Post originale di Varg Vikernes

L’uomo moderno è una creatura spezzata, una creatura addomesticata non migliore rispetto al bestiame, ed il mescolamento di specie è ciò che l’ha causato – come spiegato qui, qui e qui. Ha avuto inizio molto tempo fa, e continua ad accadere mentre noi parliamo, e probabilmente andrà avanti per ancora un po’ di tempo prima che l’uomo moderno scompaia.

Il genere umano tuttavia ha ancora qualità, individui degni di vivere, forti nella mente e nel cuore, nelle membra e nelle ossa. Essi fuggono alla domesticazione umana, provano repulsione per questa e muovono passi per liberarsi dalla gabbia in cui vivono. Essi capiscono che il nostro moderno stile di vita – con l’addomesticazione di uomini ed animali – è distruttivo e cercano di trovare delle alternative.

Essi non si aggrappano al sogno utopico secondo cui tutti i nostri problemi saranno risolti nel futuro da un’ulteriore “progresso” nella tecnologia e nella scienza, da parte di qualche deus ex machina. Il “progresso” sta in effetti soltando addomesticandoci di più, e di conseguenza sta solo accelerando il declino dell’uomo (come può essere visto chiaramente negli ultimi cento anni o giù di lì). Invece gli uomini buoni accettano la realtà e sanno che gli dei devono scegliere i migliori tra l’umanità, per così dire, e lasciare che il resto vada incontro alla morte ed all’oscurità.

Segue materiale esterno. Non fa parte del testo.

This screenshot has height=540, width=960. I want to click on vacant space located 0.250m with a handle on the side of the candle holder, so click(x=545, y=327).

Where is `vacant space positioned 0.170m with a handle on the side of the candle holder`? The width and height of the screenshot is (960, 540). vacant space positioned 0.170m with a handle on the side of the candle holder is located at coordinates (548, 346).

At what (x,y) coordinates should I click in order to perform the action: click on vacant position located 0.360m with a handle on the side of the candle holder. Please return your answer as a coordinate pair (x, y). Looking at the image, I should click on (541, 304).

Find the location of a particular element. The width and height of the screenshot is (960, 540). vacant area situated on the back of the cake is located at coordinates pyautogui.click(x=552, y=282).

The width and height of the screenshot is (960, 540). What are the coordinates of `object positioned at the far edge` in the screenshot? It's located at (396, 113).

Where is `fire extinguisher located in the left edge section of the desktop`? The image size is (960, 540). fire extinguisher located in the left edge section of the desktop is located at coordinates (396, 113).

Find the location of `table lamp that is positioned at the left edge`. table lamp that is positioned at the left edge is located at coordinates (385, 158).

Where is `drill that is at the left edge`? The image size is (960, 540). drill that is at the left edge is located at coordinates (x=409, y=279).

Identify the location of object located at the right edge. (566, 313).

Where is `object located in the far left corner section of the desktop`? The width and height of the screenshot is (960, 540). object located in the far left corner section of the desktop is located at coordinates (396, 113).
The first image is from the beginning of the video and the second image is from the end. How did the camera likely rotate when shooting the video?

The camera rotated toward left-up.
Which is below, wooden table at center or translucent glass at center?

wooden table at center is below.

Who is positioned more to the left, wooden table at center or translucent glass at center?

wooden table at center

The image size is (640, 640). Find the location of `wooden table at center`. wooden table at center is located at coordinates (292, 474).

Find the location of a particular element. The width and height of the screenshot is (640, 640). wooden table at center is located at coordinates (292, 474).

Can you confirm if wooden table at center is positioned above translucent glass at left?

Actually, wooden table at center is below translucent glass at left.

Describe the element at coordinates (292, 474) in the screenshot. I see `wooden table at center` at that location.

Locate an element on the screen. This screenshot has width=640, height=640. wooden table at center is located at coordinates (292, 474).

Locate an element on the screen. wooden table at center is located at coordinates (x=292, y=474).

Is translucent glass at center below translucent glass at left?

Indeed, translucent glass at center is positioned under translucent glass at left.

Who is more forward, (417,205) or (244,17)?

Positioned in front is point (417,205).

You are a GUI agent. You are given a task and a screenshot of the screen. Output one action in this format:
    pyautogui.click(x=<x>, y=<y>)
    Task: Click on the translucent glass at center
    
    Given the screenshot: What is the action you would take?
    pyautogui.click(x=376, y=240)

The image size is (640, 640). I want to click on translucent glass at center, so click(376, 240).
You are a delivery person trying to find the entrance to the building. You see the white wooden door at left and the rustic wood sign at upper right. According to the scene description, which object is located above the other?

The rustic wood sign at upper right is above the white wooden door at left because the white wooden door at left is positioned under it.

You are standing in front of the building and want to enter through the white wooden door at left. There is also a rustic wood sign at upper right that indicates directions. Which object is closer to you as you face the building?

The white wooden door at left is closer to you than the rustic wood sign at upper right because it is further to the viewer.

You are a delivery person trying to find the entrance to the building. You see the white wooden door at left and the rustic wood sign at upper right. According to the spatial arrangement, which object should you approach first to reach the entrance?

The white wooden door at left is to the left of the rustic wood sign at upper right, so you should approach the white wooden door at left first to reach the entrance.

Quei pochi prescelti devono essere preservati per ciò che verrà dopo il grande diluvio – che dovrà giungere e che Madre Natura porterà con se stessa.

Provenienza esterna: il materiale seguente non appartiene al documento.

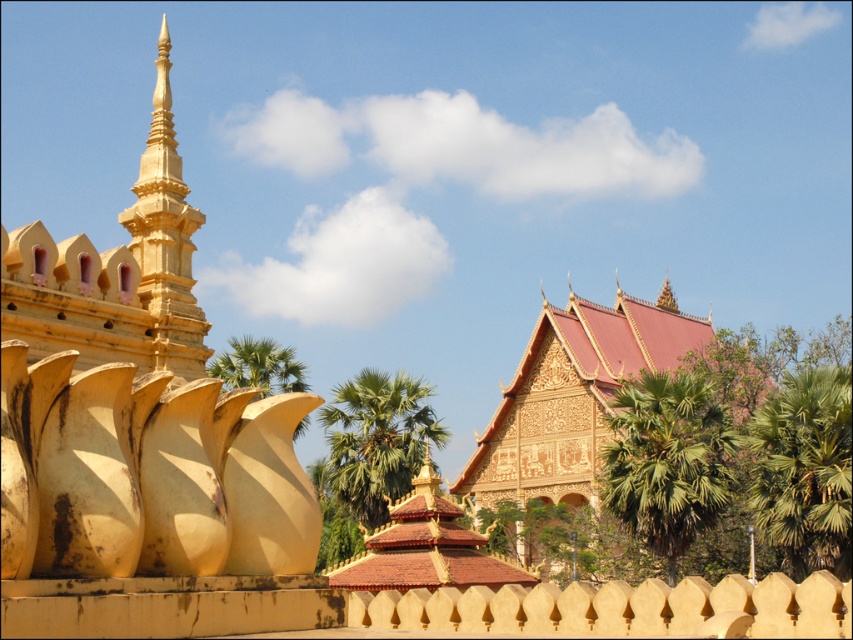
Image resolution: width=853 pixels, height=640 pixels. I want to click on green leafy palm at center, so click(x=259, y=365).

Which of these two, green leafy palm at center or gold textured spire at upper center, stands shorter?

With less height is gold textured spire at upper center.

This screenshot has height=640, width=853. Describe the element at coordinates (259, 365) in the screenshot. I see `green leafy palm at center` at that location.

Where is `green leafy palm at center`? green leafy palm at center is located at coordinates (259, 365).

Measure the distance between golden carved temple at center and camera.

golden carved temple at center and camera are 84.70 meters apart.

Which of these two, golden carved temple at center or matte gold fence at center, stands shorter?

matte gold fence at center

Does point (589, 381) lie in front of point (375, 595)?

That is False.

Locate an element on the screen. This screenshot has width=853, height=640. golden carved temple at center is located at coordinates (592, 396).

Is matte gold fence at center positioned at the back of green leafy palm tree at center-right?

No, it is in front of green leafy palm tree at center-right.

Is matte gold fence at center wider than green leafy palm tree at center-right?

Yes.

Does point (677, 625) come behind point (634, 413)?

No, (677, 625) is in front of (634, 413).

Identify the location of matte gold fence at center. (622, 608).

Il vero “dio dalla macchina” è l’uomo che siede e scopre come può sopravvivere al grande diluvio, e tornare allo stile di vita dei più antichi. Egli inoltre capirà che tutta la tecnologia con cui ci circondiamo, che ci rende la vita così facile, ci sta soltanto rendendo più deboli, stupidi ed inutili, e deve anch’essa cadere nell’oblio. E restarci.

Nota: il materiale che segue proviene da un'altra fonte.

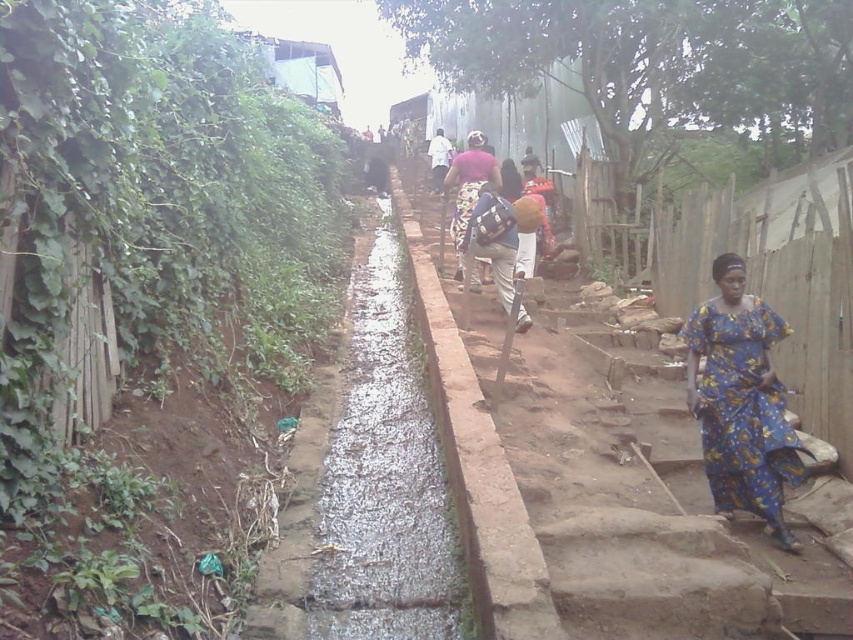
Does concrete steps at center come behind matte pink fabric at center?

No, concrete steps at center is closer to the viewer.

Between point (534, 465) and point (462, 268), which one is positioned behind?

The point (462, 268) is more distant.

Locate an element on the screen. Image resolution: width=853 pixels, height=640 pixels. concrete steps at center is located at coordinates (646, 497).

The image size is (853, 640). In order to click on concrete steps at center in this screenshot , I will do `click(646, 497)`.

Is concrete steps at center taller than blue printed fabric dress at lower right?

Yes, concrete steps at center is taller than blue printed fabric dress at lower right.

Locate an element on the screen. The height and width of the screenshot is (640, 853). concrete steps at center is located at coordinates (646, 497).

The image size is (853, 640). Find the location of `concrete steps at center`. concrete steps at center is located at coordinates (646, 497).

Does wet concrete creek at center have a larger size compared to blue printed fabric dress at lower right?

Yes.

Which is above, wet concrete creek at center or blue printed fabric dress at lower right?

Positioned higher is wet concrete creek at center.

I want to click on wet concrete creek at center, so click(364, 484).

At what (x,y) coordinates should I click in order to perform the action: click on wet concrete creek at center. Please return your answer as a coordinate pair (x, y). This screenshot has height=640, width=853. Looking at the image, I should click on (364, 484).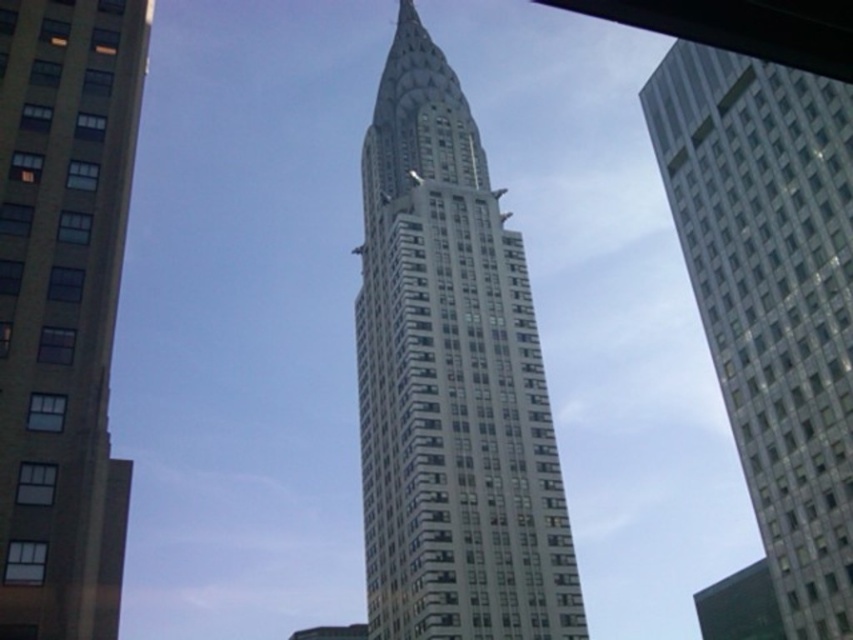
You are standing in the middle of a city square and see the glassy white skyscraper at right and the smooth concrete building at center. Which building is positioned to the east if the sun is setting in the west?

The glassy white skyscraper at right is to the right of smooth concrete building at center. Since the sun is setting in the west, the building casting a shadow to the east would be the glassy white skyscraper at right.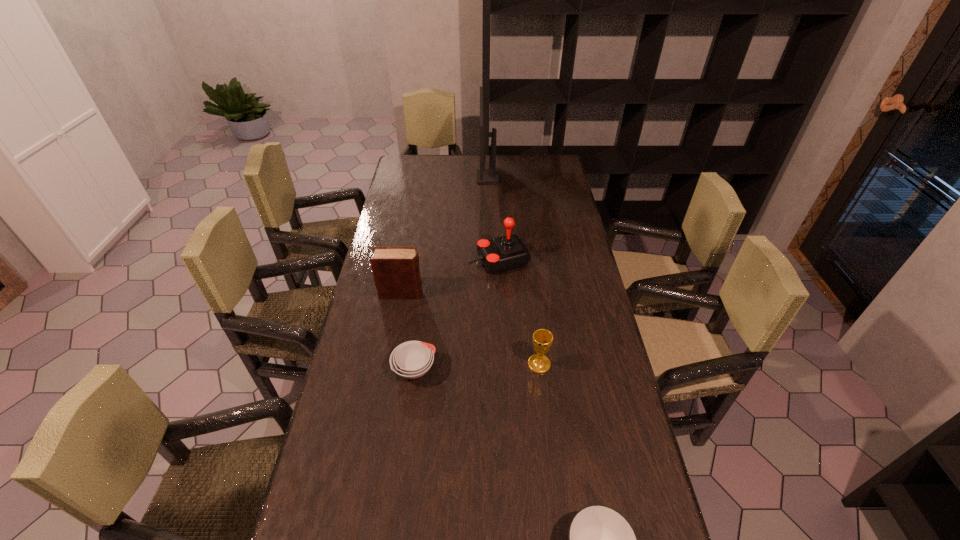
The image size is (960, 540). In the image, there is a desktop. In order to click on vacant space at the far left corner in this screenshot , I will do `click(428, 162)`.

In the image, there is a desktop. Where is `blank space at the far right corner`? Image resolution: width=960 pixels, height=540 pixels. blank space at the far right corner is located at coordinates (536, 161).

The height and width of the screenshot is (540, 960). Find the location of `blank region between the farthest object and the diary`. blank region between the farthest object and the diary is located at coordinates (444, 235).

Image resolution: width=960 pixels, height=540 pixels. I want to click on free point between the tallest object and the chalice, so click(514, 271).

Where is `empty space that is in between the joystick and the chalice`? empty space that is in between the joystick and the chalice is located at coordinates (519, 312).

This screenshot has width=960, height=540. I want to click on free spot between the chalice and the tallest object, so click(x=514, y=271).

This screenshot has width=960, height=540. I want to click on vacant region between the third farthest object and the second farthest object, so click(x=450, y=277).

Locate an element on the screen. The height and width of the screenshot is (540, 960). free point between the third shortest object and the third farthest object is located at coordinates point(470,329).

Where is `vacant area that lies between the chalice and the diary`? vacant area that lies between the chalice and the diary is located at coordinates (470, 329).

Select which object is the second closest to the second shortest object. Please provide its 2D coordinates. Your answer should be formatted as a tuple, i.e. [(x, y)], where the tuple contains the x and y coordinates of a point satisfying the conditions above.

[(412, 359)]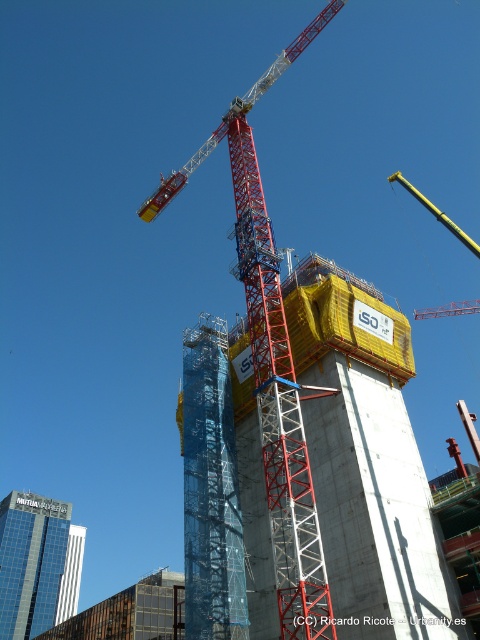
Question: Which object is the farthest from the yellow fabric-covered tower at center?

Choices:
 (A) red metal crane at center
 (B) glass skyscraper at center

Answer: (B)

Question: Which point is closer to the camera?

Choices:
 (A) (56, 532)
 (B) (58, 596)
 (C) (203, 372)
 (D) (336, 490)

Answer: (D)

Question: Is blue mesh scaffolding at center above white glass tower at center?

Choices:
 (A) no
 (B) yes

Answer: (B)

Question: Which of the following is the closest to the observer?

Choices:
 (A) white glass tower at center
 (B) glass skyscraper at center

Answer: (B)

Question: Is glass skyscraper at center further to camera compared to white glass tower at center?

Choices:
 (A) no
 (B) yes

Answer: (A)

Question: Is yellow fabric-covered tower at center closer to camera compared to red metal crane at center?

Choices:
 (A) no
 (B) yes

Answer: (A)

Un po’ di musica prima di continuare:

Quando un uomo nel nuovo mondo cerca di rendere qualcosa più facile non gli sarà consentito. La vita è per il forte ed il capace, il sano (bellissimo) e l’armonioso, non per i pigri smidollati che cercano sempre di prendere i percorsi più brevi per i loro obiettivi. L’uomo diventerà nuovamente migliore, lentamente dapprima, e poi più celermente, finchè non sarà forte, capace, bellissimo ed armonioso com’era un tempo, nei secoli ormai dimenticati. Finchè non sarà ciò che può e che deve essere. HailaR MannR! HailaR WôðanaR!